After getting Vault’s SSH backend setup in our environment, my attention was diverted to building a base AMI that all our teams can use as a starting point for deploying their applications. The purpose of this AMI was to provide something that already had the Vault SSH compoenets installed as well as other tools we use such as monitoring and log aggrigation. Monitoring and log aggrication were fairly easy as we have Ansible roles for deploying them. The challenge came with how to configure the Vault SSH.

The main challenge is that our pattern is to capture the IP address of the host as a principal, so I can’t really do that with on the AMI, since I need to do it dynamically whenever something launches from the AMI. However, how do I do this across all of the OS types that could be chosen (Ubuntu, Amazon Linux, Red Hat, etc) and their various startup mechanisms?

I had started with a really simple shell script that configures the host to use Vault’s SSH Backend:

#!/bin/bash
#*******************************************************************************
# Name: sshprincipals.sh
# Description: Sets up SSH Authorized Principals for AWS Hosts
#*******************************************************************************
VAULT_ADDR=https://vault.example.com

# Gets the Public Key from Vault
curl -s -k -o /etc/ssh/trusted-user-ca-keys.pem ${VAULT_ADDR}/v1/ssh-client-signer/public_key

# Create the auth_principals directory if it doesn't exists
if [ ! -d "/etc/ssh/auth_principals" ]; then
  mkdir -p /etc/ssh/auth_principals
fi

# Create the file for the local login user (ec2-user, ubuntu, etc)
localip=`curl -s http://169.254.169.254/latest/meta-data/local-ipv4`

egrep -i "^ec2-user" /etc/passwd 1>/dev/null
if [ $? = 0 ]; then
  echo "$localip" > /etc/ssh/auth_principals/ec2-user
  echo "sre-team" >> /etc/ssh/auth_principals/ec2-user
fi

egrep -i "^ubuntu" /etc/passwd 1>/dev/null
if [ $? = 0 ]; then
  echo "$localip" > /etc/ssh/auth_principals/ubuntu
  echo "sre-team" >> /etc/ssh/auth_principals/ubuntu
fi

# Make sure the sshd_config file is configured correctly
egrep -i "^TrustedUserCAKeys" /etc/ssh/sshd_config 1>/dev/null
if [ $? = 1 ]; then
  printf "\nTrustedUserCAKeys /etc/ssh/trusted-user-ca-keys.pem" >> /etc/ssh/sshd_config
fi

egrep -i "^AuthorizedPrincipalsFile" /etc/ssh/sshd_config 1>/dev/null
if [ $? = 1 ]; then
  printf "\nAuthorizedPrincipalsFile /etc/ssh/auth_principals/%%u" >> /etc/ssh/sshd_config
fi

service sshd restart

The script gets the SSL Public Key from the vault server and then configures the auth_principals file for the primary user (ec2-user or ubuntu, you could add more). and then configure the necessary bits in the sshd_config file to support it. So instead of trying to figure out what type of system it was running on and which startup mechanism to use, I decided to dig a little more into cloud-init.

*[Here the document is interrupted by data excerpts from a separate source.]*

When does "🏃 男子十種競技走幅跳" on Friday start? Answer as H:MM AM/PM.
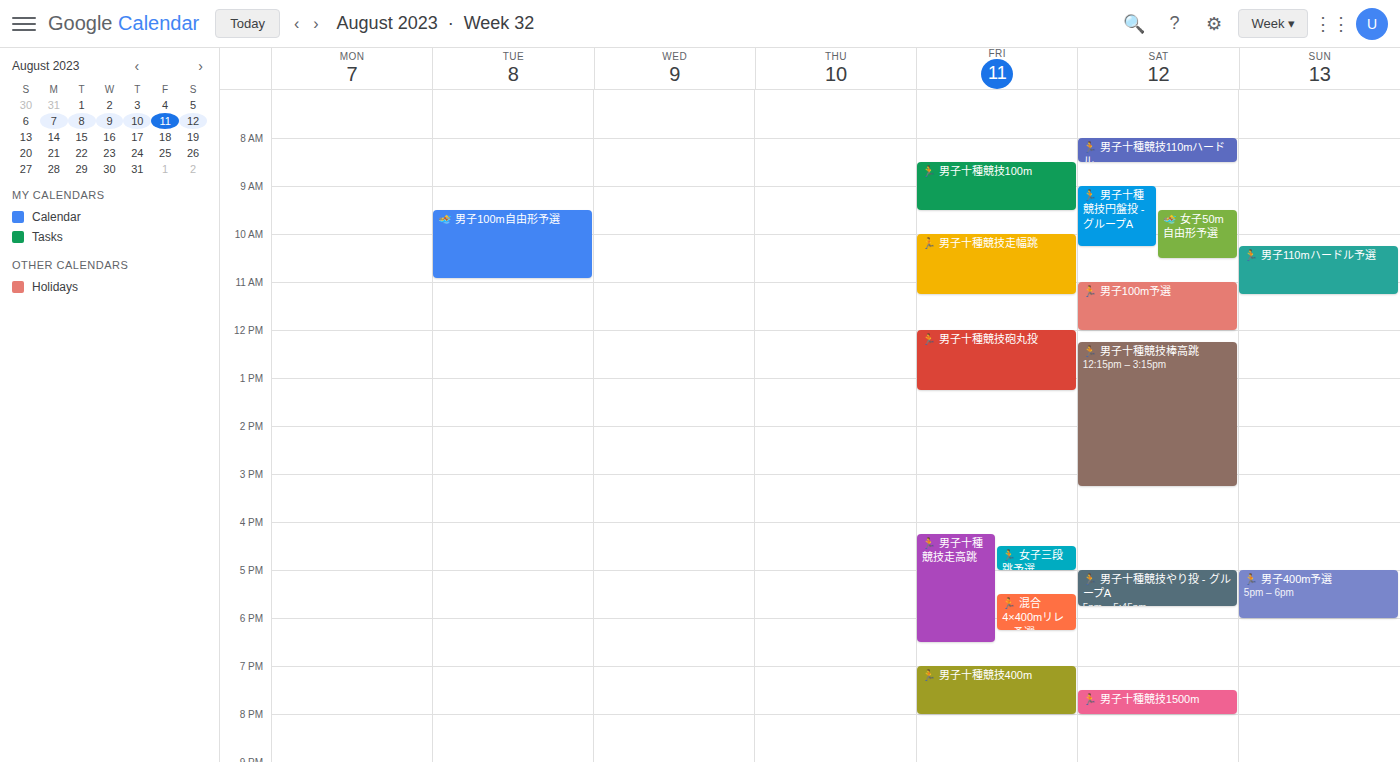
10:00 AM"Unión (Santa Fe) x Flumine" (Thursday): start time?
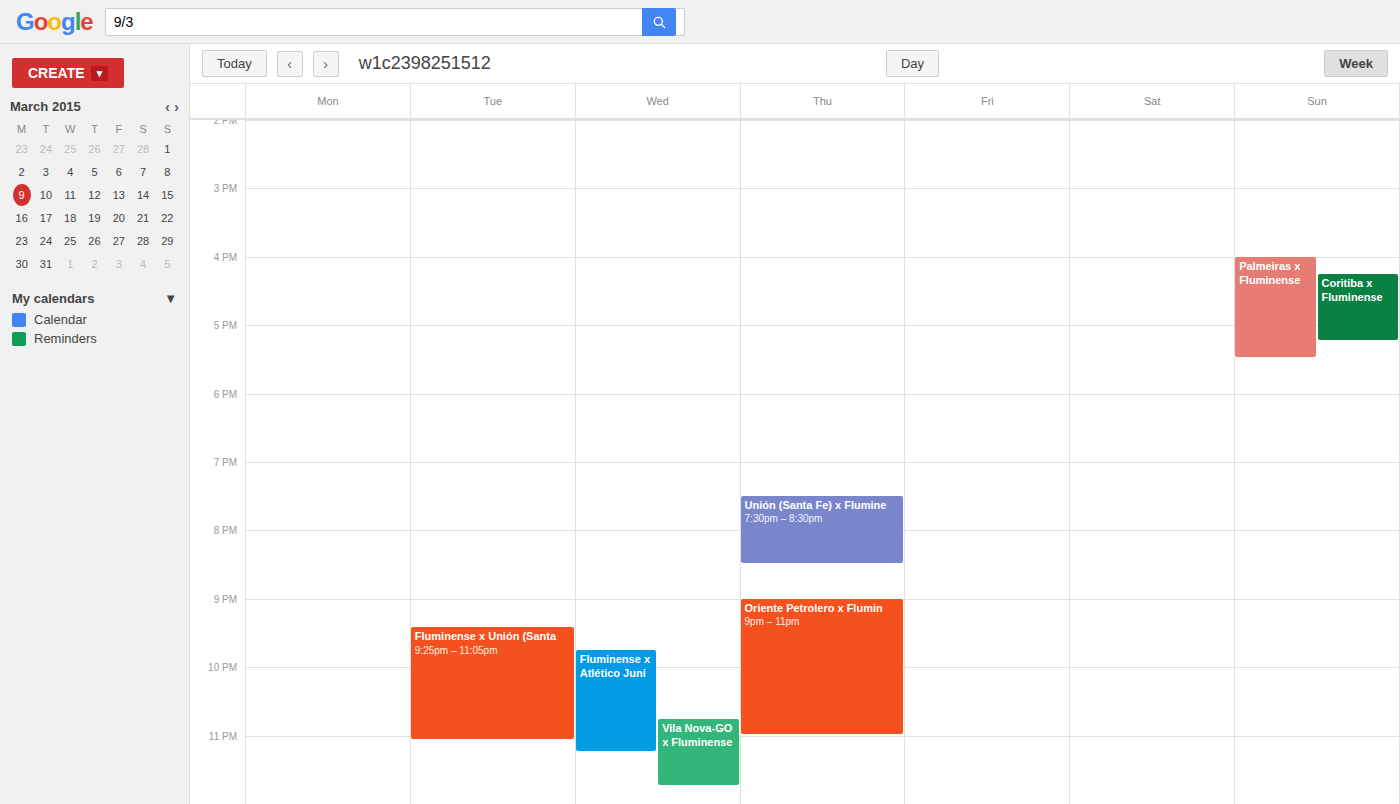
19:30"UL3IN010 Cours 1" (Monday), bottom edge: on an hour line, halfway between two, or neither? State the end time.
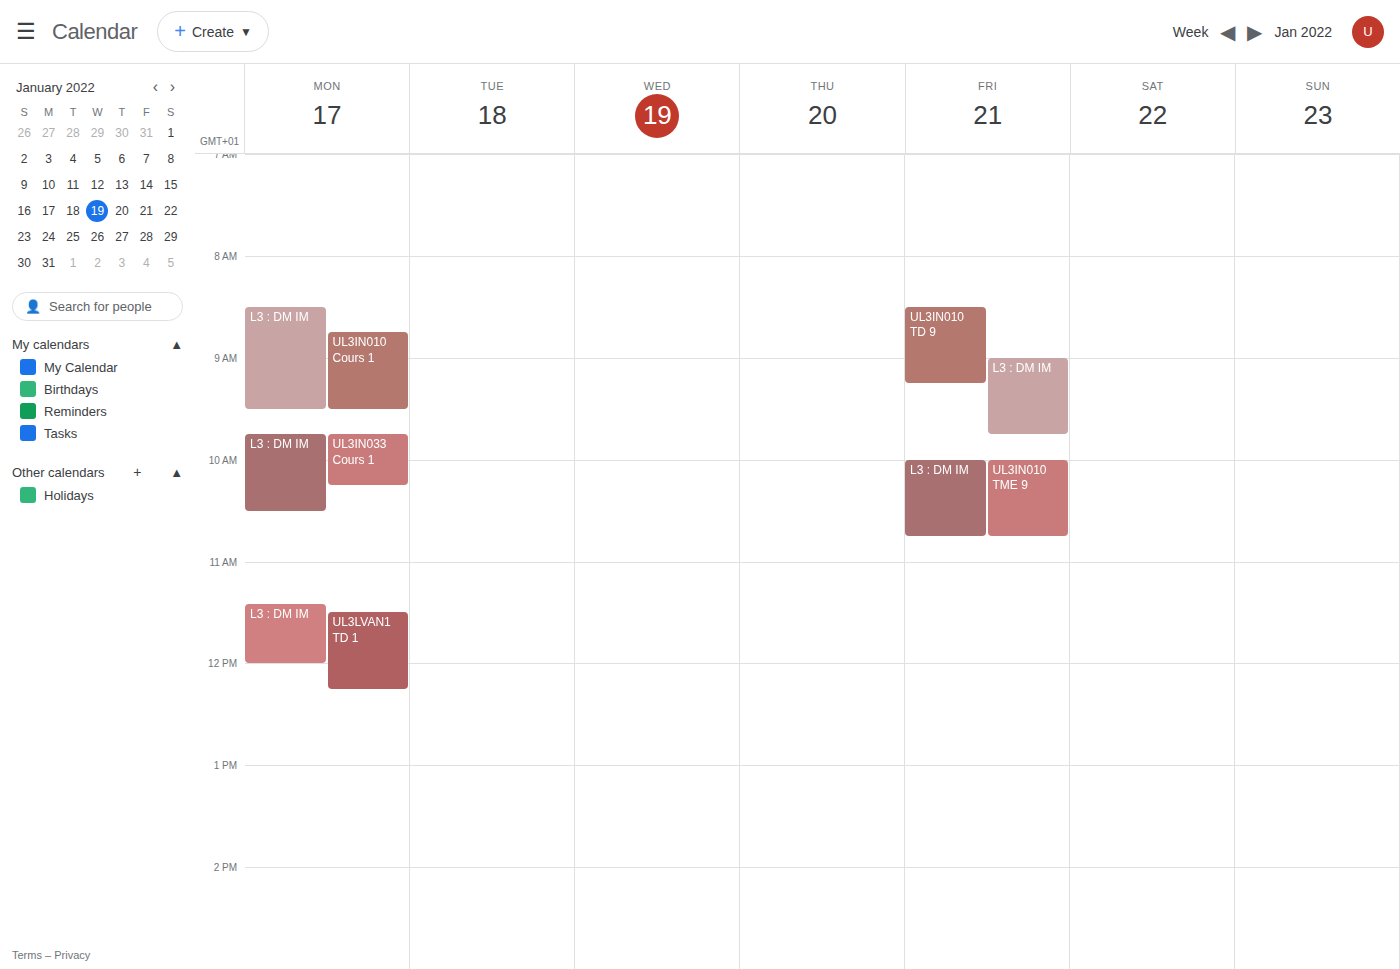
9:30 AM -- halfway between the 9 AM and 10 AM lines.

With cloud-init I am able to run the above script on (and only on) initial launch. This is done by copying the above script to /usr/local/bin and then creating a new file in the /etc/cloud/cloud.cfg.d directory called 20_ssh_principals.cfg with the following content:

runcmd:
  - /usr/local/bin/sshprincipals.sh

Now, every time I launch a new instance that uses my base AMI, it will run the sshprincipals.sh script to configure my system to use the Vault SSH backend.